Black-Jesus Movie PremieresCompiled by the DiversityInc staff
© 2005 DiversityInc.com®
January 19, 2006
The South African film "Son of Man" portrays Jesus Christ as a modern African revolutionary and aims to shatter the Western image of a placid savior with fair hair and blue eyes. It is billed as the world's first black-Jesus movie.

The South African film, which premieres on Sunday at the U.S. Sundance Festival in Utah, transports the life and death of Christ (registration required) from first-century Palestine to a contemporary African state, Reuters reports.

There are some changes. Jesus, instead of being born in a manger, is born in a shanty-town. His mother, Mary-still a virgin-is feisty and has arguments with the angels.

Gun-wielding authorities fear his message of equality and he ends up hanging on a cross.

"We wanted to look at the gospels as if they were written by spindoctors and to strip that away and look at the truth," director Mark Dornford-May told Reuters in an interview.

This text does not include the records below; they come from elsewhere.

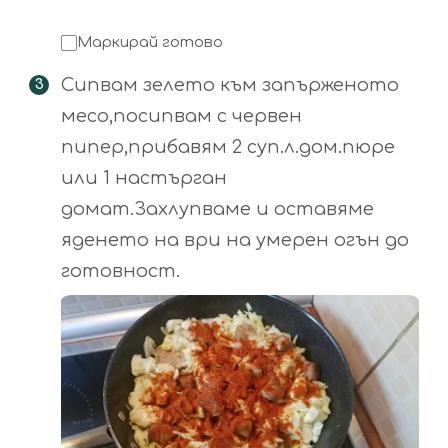
Маркирай готово
Сипвам зелето към запърженото
месо,посипвам с червен
пипер,прибавям 2 суп.л.дом.пюре
или 1 настърган
домат.Захлупваме и оставяме
яденето на ври на умерен огън до
готовност.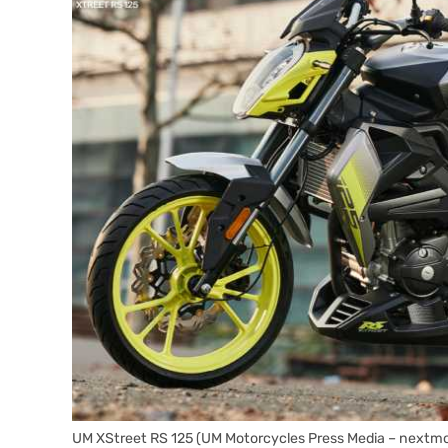
UM XStreet RS 125 (UM Motorcycles Press Media – nextmo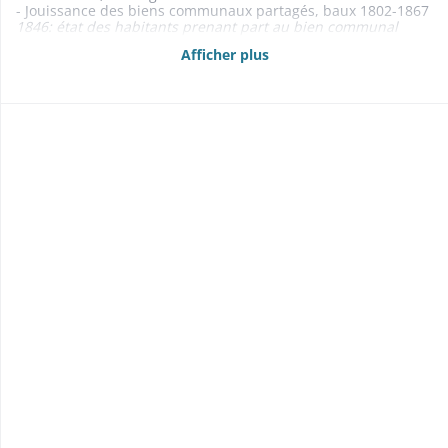
- Jouissance des biens communaux partagés, baux 1802-1867
1846: état des habitants prenant part au bien communal
partagé
Afficher plus
1847-1848, 1856-1857: rôles de recouvrement des taxes sur la
jouissance des biens communaux partagés
- Etats des propriétés foncières, rentes et créances mobilières
1860-1862, 1864-1868
- Délimitations, abornements 1850-1859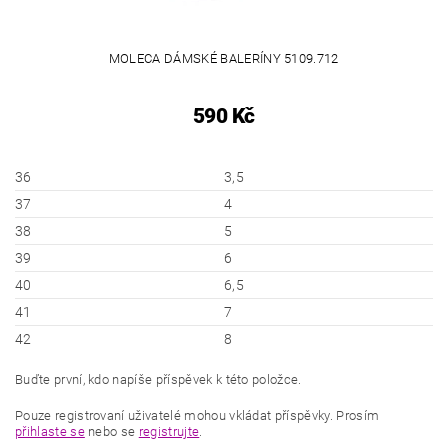
MOLECA DÁMSKÉ BALERÍNY 5109.712
590 Kč
36
3,5
37
4
38
5
39
6
40
6,5
41
7
42
8
Buďte první, kdo napíše příspěvek k této položce.
Pouze registrovaní uživatelé mohou vkládat příspěvky. Prosím
přihlaste se
nebo se
registrujte
.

The movie, however, shows a Jesus who is more political than religious. "The important thing about the message of Christ was that it is universal. It doesn't matter what he looked like," Dornford-May said.

There was a film called "Black Jesus" made in 1968 and starring Woody Strode, but it is described as a political commentary rather than an interpretation of the life of Christ.

Dornford-May, who says he subscribes to Christ's teachings without necessarily believing he is the son of God, says the Jesus in the film is a divine being who rose from the dead and with his resurrection signals hope for Africa, the world's poorest continent.